Compared to ryegrass silage, when red clover is included, digestibility was lower (74 versus 81) in Teagasc trials. Crude protein was similar. Higher dry matter intake compensates for the lower digestibility; cows perform very well on red clover silage, once allowances are not restricted.

Red clover can suit intensive dairy farms with higher stocking rates on the grazing platform, and greater reliance on silage production from out-blocks. The 10% nitrogen cut for derogation farmers, and the trend to 20% lower fertiliser use in the new CAP also bring red clover into the picture.
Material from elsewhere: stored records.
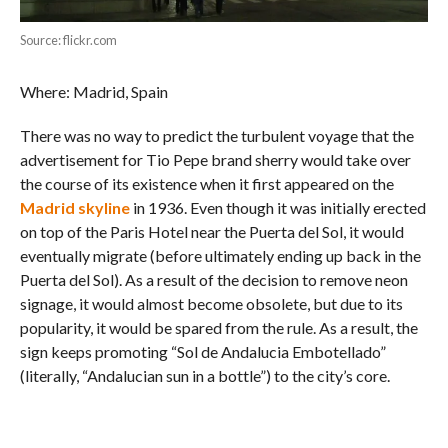
Source: flickr.com
Where: Madrid, Spain
There was no way to predict the turbulent voyage that the
advertisement for Tio Pepe brand sherry would take over
the course of its existence when it first appeared on the
Madrid skyline
in 1936. Even though it was initially erected
on top of the Paris Hotel near the Puerta del Sol, it would
eventually migrate (before ultimately ending up back in the
Puerta del Sol). As a result of the decision to remove neon
signage, it would almost become obsolete, but due to its
popularity, it would be spared from the rule. As a result, the
sign keeps promoting “Sol de Andalucia Embotellado”
(literally, “Andalucian sun in a bottle”) to the city’s core.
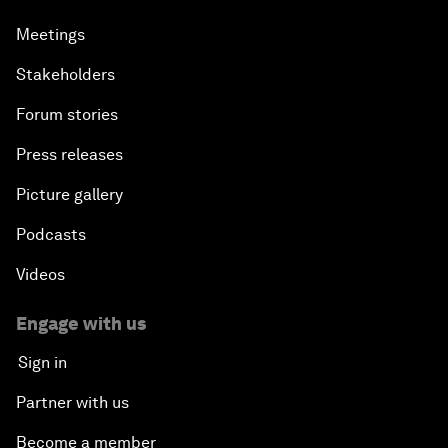
Meetings
Stakeholders
Forum stories
Press releases
Picture gallery
Podcasts
Videos
Engage with us
Sign in
Partner with us
Become a member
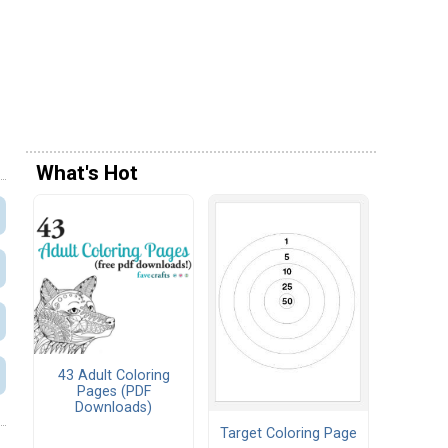
What's Hot
43 Adult Coloring
Pages (PDF
Downloads)
Target Coloring Page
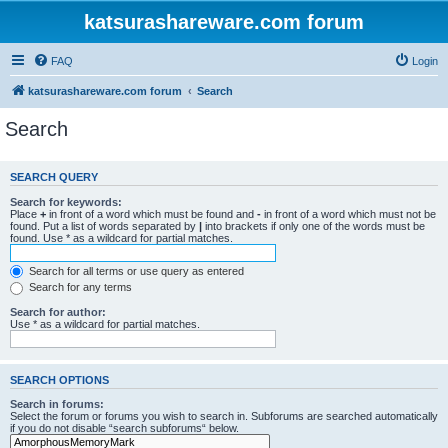
katsurashareware.com forum
FAQ
Login
katsurashareware.com forum
Search
Search
SEARCH QUERY
Search for keywords:
Place
+
in front of a word which must be found and
-
in front of a word which must not be
found. Put a list of words separated by
|
into brackets if only one of the words must be
found. Use * as a wildcard for partial matches.
Search for all terms or use query as entered
Search for any terms
Search for author:
Use * as a wildcard for partial matches.
SEARCH OPTIONS
Search in forums:
Select the forum or forums you wish to search in. Subforums are searched automatically
if you do not disable “search subforums“ below.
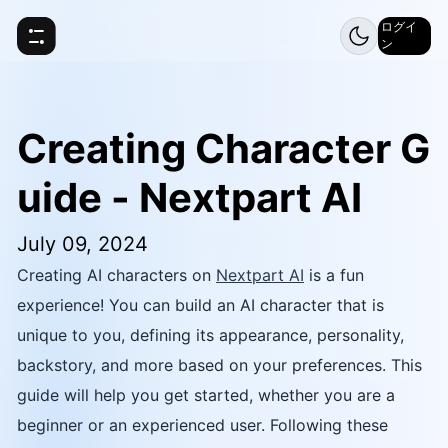
ログイ
ン
Creating Character G
uide - Nextpart AI
July 09, 2024
Creating AI characters on
Nextpart AI
is a fun
experience! You can build an AI character that is
unique to you, defining its appearance, personality,
backstory, and more based on your preferences. This
guide will help you get started, whether you are a
beginner or an experienced user. Following these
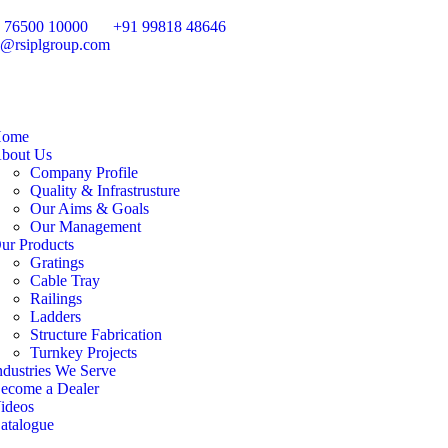
 76500 10000
+91 99818 48646
o@rsiplgroup.com
ome
bout Us
Company Profile
Quality & Infrastrusture
Our Aims & Goals
Our Management
ur Products
Gratings
Cable Tray
Railings
Ladders
Structure Fabrication
Turnkey Projects
ndustries We Serve
ecome a Dealer
ideos
atalogue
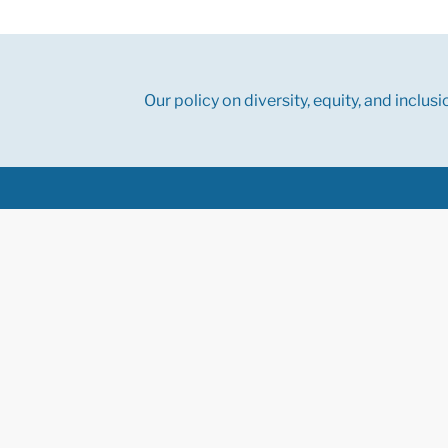
Our policy on diversity, equity, and inclusi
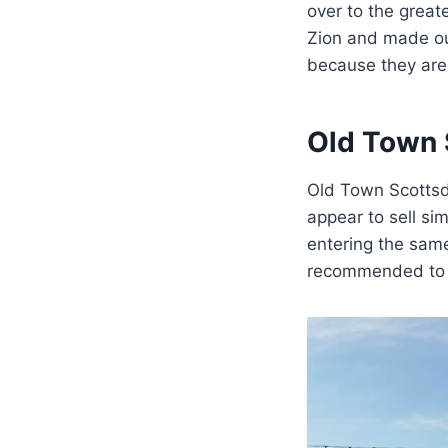
over to the grea
Zion and made our
because they are p
Old Town 
Old Town Scottsdal
appear to sell sim
entering the same
recommended to v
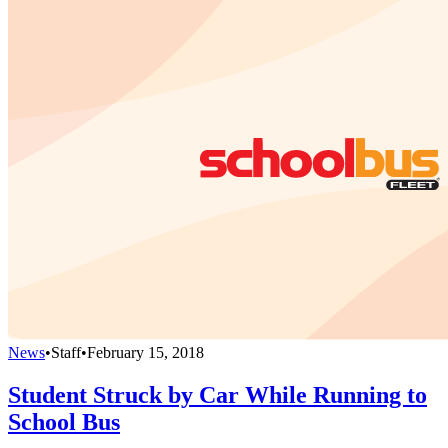
News
•
Staff
•
February 15, 2018
Student Struck by Car While Running to
School Bus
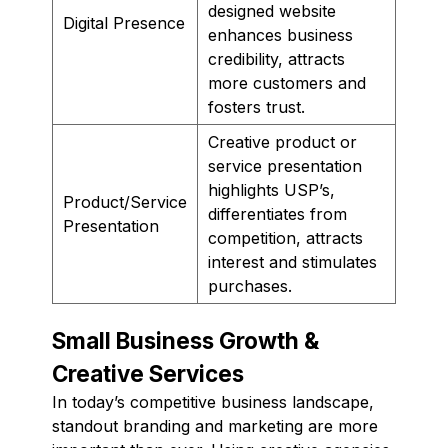
designed website
Digital Presence
enhances business
credibility, attracts
more customers and
fosters trust.
Creative product or
service presentation
highlights USP’s,
Product/Service
differentiates from
Presentation
competition, attracts
interest and stimulates
purchases.
Small Business Growth &
Creative Services
In today’s competitive business landscape,
standout branding and marketing are more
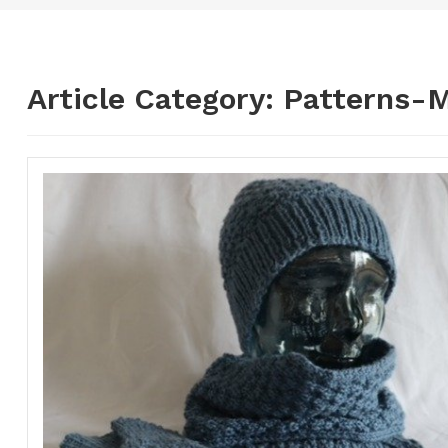
Article Category:
Patterns-M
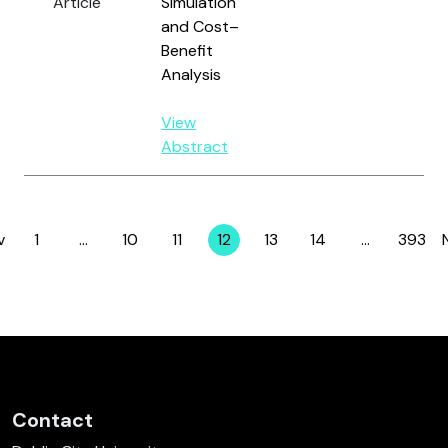
Article
Simulation
an
and Cost–
Benefit
Analysis
View
Abstract
v
1
…
10
11
12
13
14
…
393
Page
Page
Page
Page
Page
Page
Page
Contact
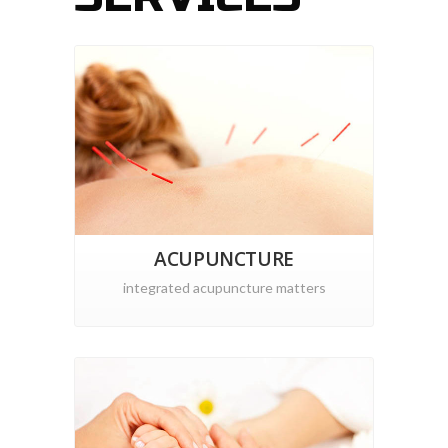
ACUPUNCTURE
integrated acupuncture matters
For red clover, you must apply enough lime to bring soil pH to over 6.5, and there is also a very high requirement for potash (K). A good red clover silage crop takes out 375 kg/ha (300 units/acre) of K. Apply P and K compounds in accordance with soil test results. Index 1 soils need 25kg of K and 3kg of P for every tonne of dry matter per hectare expected, applied as organic manure or mineral fertiliser.

There are obvious challenges with clover, but strong possibilities also, in view of the rising cost of fertiliser.